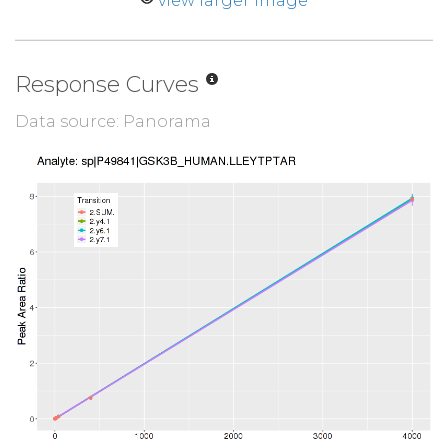
view larger image
Response Curves
Data source: Panorama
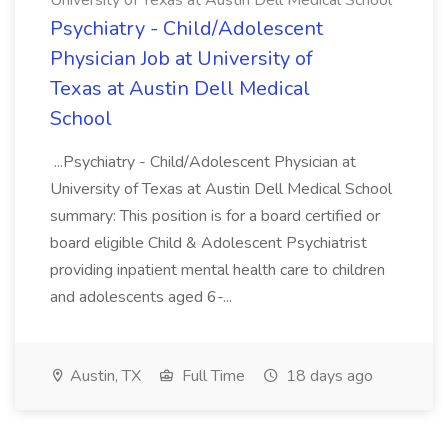
University of Texas at Austin Dell Medical School
Psychiatry - Child/Adolescent
Physician Job at University of
Texas at Austin Dell Medical
School
...Psychiatry - Child/Adolescent Physician at
University of Texas at Austin Dell Medical School
summary: This position is for a board certified or
board eligible Child & Adolescent Psychiatrist
providing inpatient mental health care to children
and adolescents aged 6-...
Austin, TX
Full Time
18 days ago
━━━
Send back every record exactly as it stands, except the pictures.

view larger image
Response Curves
Data source: Panorama
University of Texas at Austin Dell Medical School
Psychiatry - Child/Adolescent
Physician Job at University of
Texas at Austin Dell Medical
School
...Psychiatry - Child/Adolescent Physician at
University of Texas at Austin Dell Medical School
summary: This position is for a board certified or
board eligible Child & Adolescent Psychiatrist
providing inpatient mental health care to children
and adolescents aged 6-...
Austin, TX
Full Time
18 days ago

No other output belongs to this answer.